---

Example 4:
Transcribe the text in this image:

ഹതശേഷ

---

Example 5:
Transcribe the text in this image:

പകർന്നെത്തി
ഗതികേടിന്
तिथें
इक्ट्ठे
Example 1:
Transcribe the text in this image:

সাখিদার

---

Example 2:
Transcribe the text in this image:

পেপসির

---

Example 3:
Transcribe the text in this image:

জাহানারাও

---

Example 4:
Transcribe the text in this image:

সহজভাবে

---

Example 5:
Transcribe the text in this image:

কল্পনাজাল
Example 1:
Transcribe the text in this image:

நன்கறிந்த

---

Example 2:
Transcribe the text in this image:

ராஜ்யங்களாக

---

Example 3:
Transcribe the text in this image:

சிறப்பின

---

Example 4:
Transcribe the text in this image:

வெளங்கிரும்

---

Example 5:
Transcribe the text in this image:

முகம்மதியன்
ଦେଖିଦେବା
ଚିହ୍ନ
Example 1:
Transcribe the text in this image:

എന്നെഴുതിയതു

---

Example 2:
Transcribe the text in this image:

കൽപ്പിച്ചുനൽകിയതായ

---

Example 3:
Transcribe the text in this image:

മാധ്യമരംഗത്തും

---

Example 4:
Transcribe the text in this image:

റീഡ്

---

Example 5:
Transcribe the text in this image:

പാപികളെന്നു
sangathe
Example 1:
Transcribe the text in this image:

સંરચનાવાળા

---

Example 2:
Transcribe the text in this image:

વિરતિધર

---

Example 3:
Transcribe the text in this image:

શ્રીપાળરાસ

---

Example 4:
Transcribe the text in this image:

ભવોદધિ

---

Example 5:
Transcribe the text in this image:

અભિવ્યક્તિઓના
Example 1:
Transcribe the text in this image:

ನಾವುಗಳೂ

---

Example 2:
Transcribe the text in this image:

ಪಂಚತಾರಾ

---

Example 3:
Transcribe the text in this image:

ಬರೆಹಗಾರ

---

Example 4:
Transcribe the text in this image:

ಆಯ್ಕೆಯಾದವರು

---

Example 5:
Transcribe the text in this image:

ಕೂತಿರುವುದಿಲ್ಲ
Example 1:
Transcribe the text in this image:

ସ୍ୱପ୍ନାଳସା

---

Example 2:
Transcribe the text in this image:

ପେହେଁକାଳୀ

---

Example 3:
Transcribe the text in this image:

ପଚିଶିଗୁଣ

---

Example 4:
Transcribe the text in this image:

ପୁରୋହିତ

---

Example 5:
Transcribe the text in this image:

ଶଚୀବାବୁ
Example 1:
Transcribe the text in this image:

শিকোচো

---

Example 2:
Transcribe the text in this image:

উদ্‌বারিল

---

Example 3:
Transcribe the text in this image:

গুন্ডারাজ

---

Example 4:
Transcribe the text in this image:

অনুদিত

**REQUIREMENT**
Extract the listing in its entirety and repeat it exactly.

**SOLUTION TO THE EXERCISE**
---

Example 4:
Transcribe the text in this image:

ഹതശേഷ

---

Example 5:
Transcribe the text in this image:

പകർന്നെത്തി
ഗതികേടിന്
तिथें
इक्ट्ठे
Example 1:
Transcribe the text in this image:

সাখিদার

---

Example 2:
Transcribe the text in this image:

পেপসির

---

Example 3:
Transcribe the text in this image:

জাহানারাও

---

Example 4:
Transcribe the text in this image:

সহজভাবে

---

Example 5:
Transcribe the text in this image:

কল্পনাজাল
Example 1:
Transcribe the text in this image:

நன்கறிந்த

---

Example 2:
Transcribe the text in this image:

ராஜ்யங்களாக

---

Example 3:
Transcribe the text in this image:

சிறப்பின

---

Example 4:
Transcribe the text in this image:

வெளங்கிரும்

---

Example 5:
Transcribe the text in this image:

முகம்மதியன்
ଦେଖିଦେବା
ଚିହ୍ନ
Example 1:
Transcribe the text in this image:

എന്നെഴുതിയതു

---

Example 2:
Transcribe the text in this image:

കൽപ്പിച്ചുനൽകിയതായ

---

Example 3:
Transcribe the text in this image:

മാധ്യമരംഗത്തും

---

Example 4:
Transcribe the text in this image:

റീഡ്

---

Example 5:
Transcribe the text in this image:

പാപികളെന്നു
sangathe
Example 1:
Transcribe the text in this image:

સંરચનાવાળા

---

Example 2:
Transcribe the text in this image:

વિરતિધર

---

Example 3:
Transcribe the text in this image:

શ્રીપાળરાસ

---

Example 4:
Transcribe the text in this image:

ભવોદધિ

---

Example 5:
Transcribe the text in this image:

અભિવ્યક્તિઓના
Example 1:
Transcribe the text in this image:

ನಾವುಗಳೂ

---

Example 2:
Transcribe the text in this image:

ಪಂಚತಾರಾ

---

Example 3:
Transcribe the text in this image:

ಬರೆಹಗಾರ

---

Example 4:
Transcribe the text in this image:

ಆಯ್ಕೆಯಾದವರು

---

Example 5:
Transcribe the text in this image:

ಕೂತಿರುವುದಿಲ್ಲ
Example 1:
Transcribe the text in this image:

ସ୍ୱପ୍ନାଳସା

---

Example 2:
Transcribe the text in this image:

ପେହେଁକାଳୀ

---

Example 3:
Transcribe the text in this image:

ପଚିଶିଗୁଣ

---

Example 4:
Transcribe the text in this image:

ପୁରୋହିତ

---

Example 5:
Transcribe the text in this image:

ଶଚୀବାବୁ
Example 1:
Transcribe the text in this image:

শিকোচো

---

Example 2:
Transcribe the text in this image:

উদ্‌বারিল

---

Example 3:
Transcribe the text in this image:

গুন্ডারাজ

---

Example 4:
Transcribe the text in this image:

অনুদিত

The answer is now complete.